Text provided:
((

MY great-uncle Robert is 93. He arrives three times a week at my parents’ house for coffee and a chat. He always brings something: a relentless supply of fresh rolls, a book from a charity shop, tinkerings he’s crafted in his workshop like beautiful brass clocks in the shape of the wheel of a ship.

Robert is a true man of the Clyde, a skilled engineer who has circled the globe scores of times as a merchant seaman, a man who built engines and repaired boilers and welded exhaust pipes and who is now paying the price for it with asbestosis and other irritating ailments he dismisses as small. In our family, Robert is a giant of legendary kindness and generosity, who never arrives empty-handed and who loves to tell jokes and nip a brandy when he can.

He arrived a few weeks ago with a different gift, a sheaf of photocopied papers, and a story. This is the story of the Boyle brothers. Four brothers from Greenock who perished in the First World War – Samuel in 1914, Alexander in 1915, Robert in 1916 and David in 1917.

It sounds instantly to me like Saving Private Ryan, except none were saved. Robert holds my hand with his, fingers bending through years of hard, relentless work in rolling seas and graft in cold and draughty ships’ sheds. “You should tell this story luv. It’s a terrible story.”

Alexander Boyle was his grandfather.

Not much exists of the Boyle brothers – there are no letters or diaries, and only two photographs, both of Alexander.

But the Boyle family – mum Agnes and dad John with 11 children – must have sprawled through a bustling Greenock in the early part of the 20th century, seven boys and four girls born over the space of 20 years.

Agnes died eight days after the birth of the youngest boy, Robert, in 1888, and John later remarried. The four Boyle brothers who died in WWI were all grown men, all married themselves. Two of them had their

own children. They are memorialised in a single headstone in Lambhill Cemetery in Glasgow, on “one of the most extraordinary headstones I’ve seen in 20 years of working for the Commonwealth War Graves Commission,” says Peter Francis of CWGC. “I have never seen one that listed not just the war casualty but the tragic tale of so many brothers lost from one family. One can only imagine the terrible grief of a family torn apart by war behind those names on this one headstone.”

))

Given data:

((

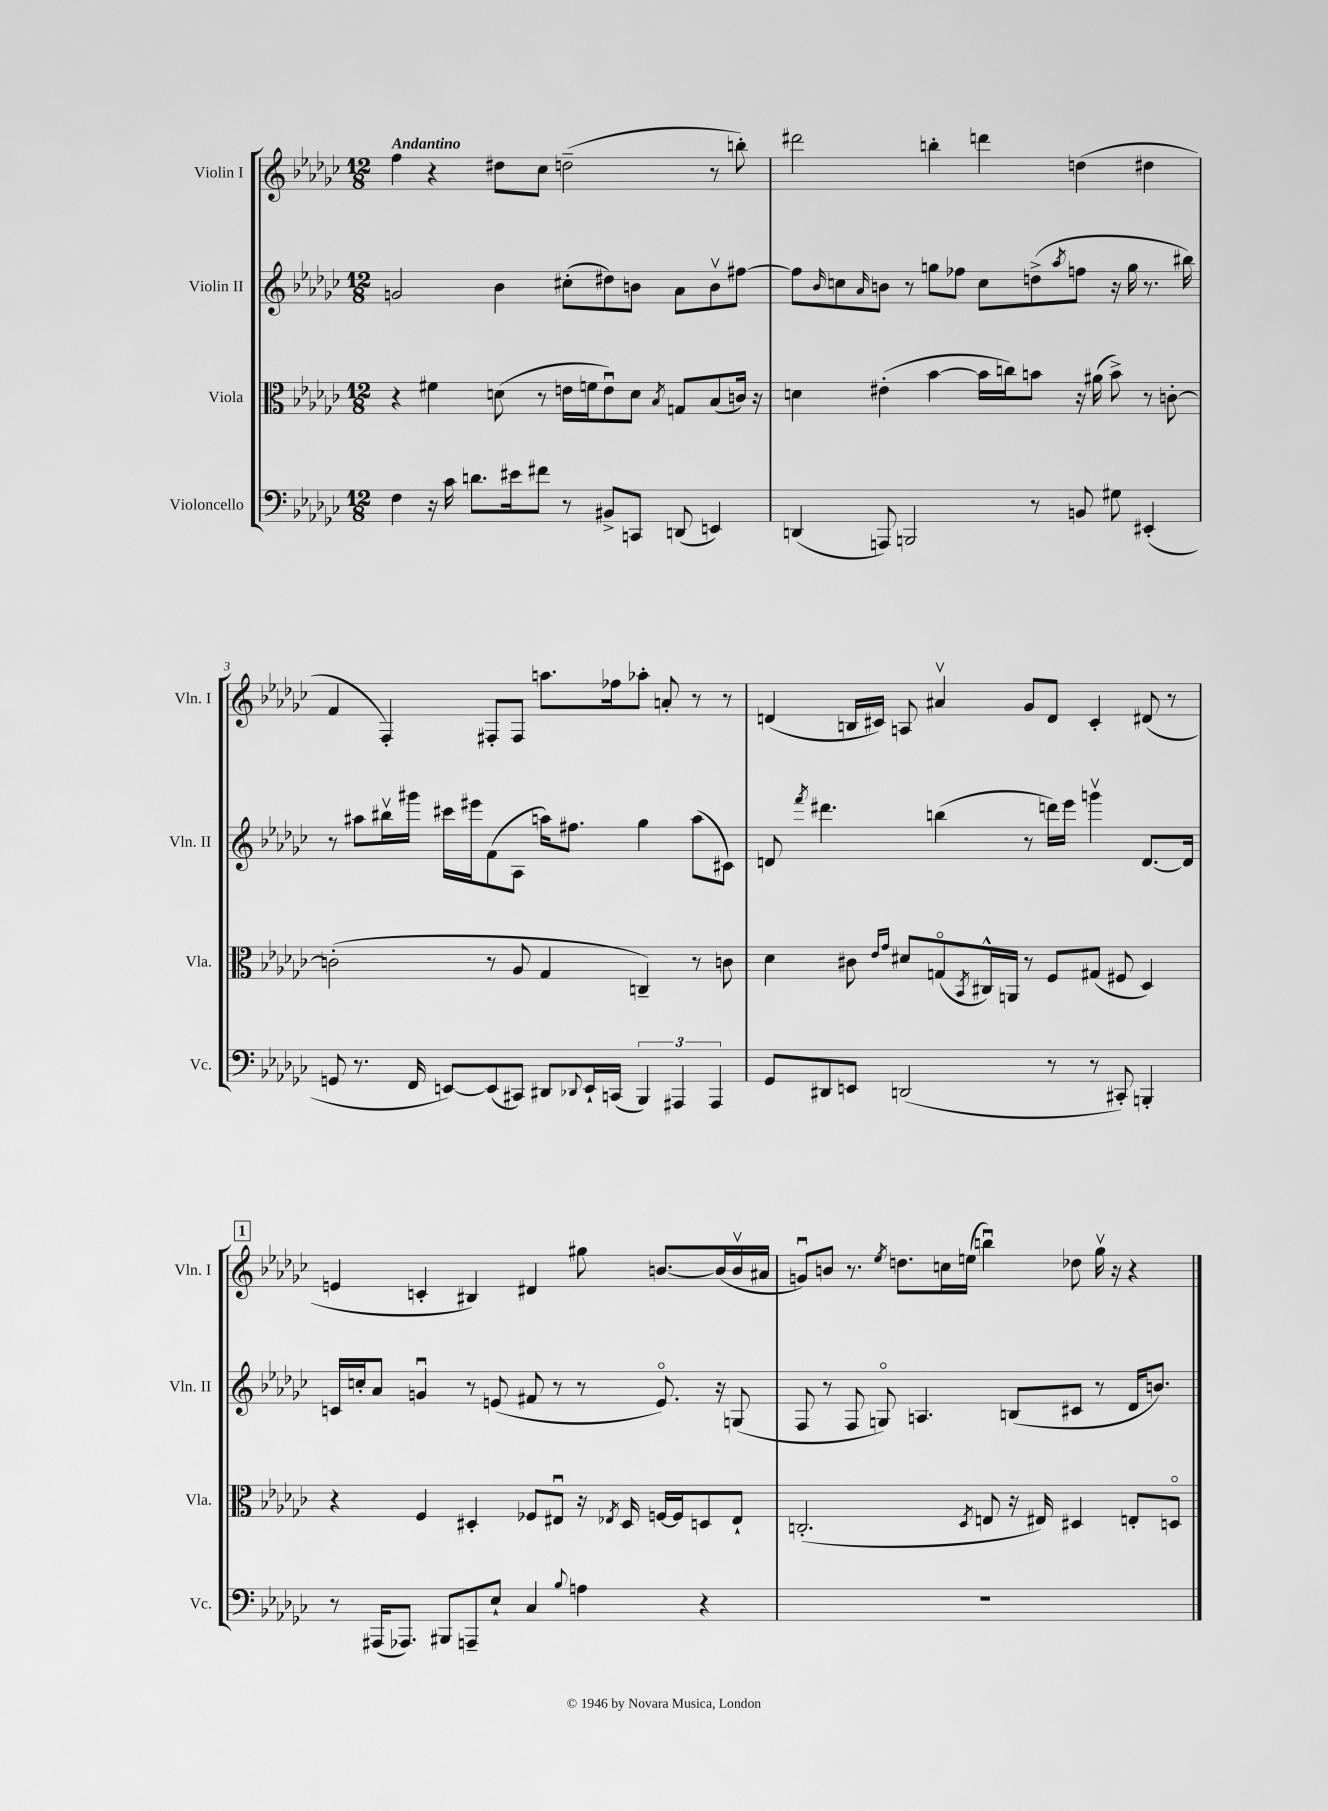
<<
\new StaffGroup <<
\new Staff = "s0" \with { instrumentName = "Violin I" shortInstrumentName = "Vln. I" } {
    \clef treble \key ges \major \numericTimeSignature \time 12/8 \tempo "Andantino"
    f''4 r4 dis''8 ces''8 d''2--( r8 b''8-.) |
    dis'''2 b''4-. d'''4 d''4( dis''4 |
    f'4 f4-.) fis8-. fis8 a''8. fes''16 aes''8-. a'8-. r8 r8 |
    d'4( b16 cis'16) a8 ais'4\upbow ges'8 d'8 cis'4-. dis'8( r8 |
    \mark \markup { \box "1" } e'4 c'4-. bis4) dis'4 gis''8 b'8.~ b'16( b'16\upbow ais'16 |
    g'8\downbow) b'8 r8. \acciaccatura { ees''8 } d''8. c''16 e''16( b''4\downbow) des''8 ges''16\upbow r16 r4 \bar "|." |
}
\new Staff = "s1" \with { instrumentName = "Violin II" shortInstrumentName = "Vln. II" } {
    \clef treble \key ges \major \numericTimeSignature \time 12/8
    g'2 bes'4 cis''8-.( dis''8) b'8 aes'8 b'8\upbow fis''8~ |
    fis''8 \grace { bes'16 } c''8 \grace { aes'16 } b'8 r8 g''8 fes''8 c''8 d''8->( \acciaccatura { aes''8 } f''8 r16 g''16 r8. bis''16) |
    r8 ais''8 bis''16\upbow gis'''16 cis'''16 eis'''16 f'8( aes8 a''16) fis''8. ges''4 a''8( cis'8) |
    d'8 \acciaccatura { f'''8 } dis'''4. b''4( r8 d'''16) ees'''16 g'''4\upbow d'8.~ d'16 |
    \mark \markup { \box "1" } c'16 c''16-. aes'8 g'4\downbow r8 e'8( fis'8 r8 r8 e'8.\flageolet) r16 g8( |
    f8 r8 f8 g8\flageolet) a4. b8( cis'8 r8 des'16 b'8.) \bar "|." |
}
\new Staff = "s2" \with { instrumentName = "Viola" shortInstrumentName = "Vla." } {
    \clef alto \key ges \major \numericTimeSignature \time 12/8
    r4 fis'4 d'8( r8 e'16 f'16 e'8\downbow) d'8 \acciaccatura { bes8 } g8 bes8( c'16) r16 |
    d'4 eis'4-.( bes'4~ bes'16 c''16) b'8 r16 ais'16( b'8->) r8 c'8~-. |
    c'2-.( r8 aes8 ges4 c4--) r8 c'8 |
    des'4 cis'8 \grace { ees'16 ges'16 } dis'8 g8\flageolet( \acciaccatura { bes,8 } cis16-^) a,16 r8 f8 gis8( fis8 des4) |
    \mark \markup { \box "1" } r4 f4 dis4-. fes8 eis8\downbow r16 \acciaccatura { ees8 } dis16 f16~ f16 d8 ees8-! |
    c2.-.( \acciaccatura { des8 } e8 r16 eis16) dis4 e8-. d8\flageolet \bar "|." |
}
\new Staff = "s3" \with { instrumentName = "Violoncello" shortInstrumentName = "Vc." } {
    \clef bass \key ges \major \numericTimeSignature \time 12/8
    f4 r16 ces'16 d'8. eis'16 fis'8 r8 bis,8-> c,8 d,8( e,4) |
    d,4( a,,8) b,,2 r8 b,8 gis8 eis,4-.( |
    g,8 r8. f,16 e,8~) e,8( cis,8) dis,8 \appoggiatura { des,8 } e,16-! c,16( \tuplet 3/2 { bes,,4) ais,,4 ais,,4 } |
    ges,8 dis,8 e,8 d,2( r8 r8 cis,8-.) b,,4-. |
    \mark \markup { \box "1" } r8 ais,,16( aes,,8.) bis,,8 a,,8-- ees8-! ces4 \appoggiatura { bes8 } a4 r4 |
    R1. \bar "|." |
}
>>
>>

))

Challenges:
- A) According to the Boyle brothers text, in which cemetery is the single headstone for the four brothers?
- B) Reproduce the Boyle brothers text between "Alexander Boyle was" and "of 20 years.", inclusive.

Solution list:
- A) Lambhill Cemetery in Glasgow.

- B)
Alexander Boyle was his grandfather.

Not much exists of the Boyle brothers – there are no letters or diaries, and only two photographs, both of Alexander.

But the Boyle family – mum Agnes and dad John with 11 children – must have sprawled through a bustling Greenock in the early part of the 20th century, seven boys and four girls born over the space of 20 years.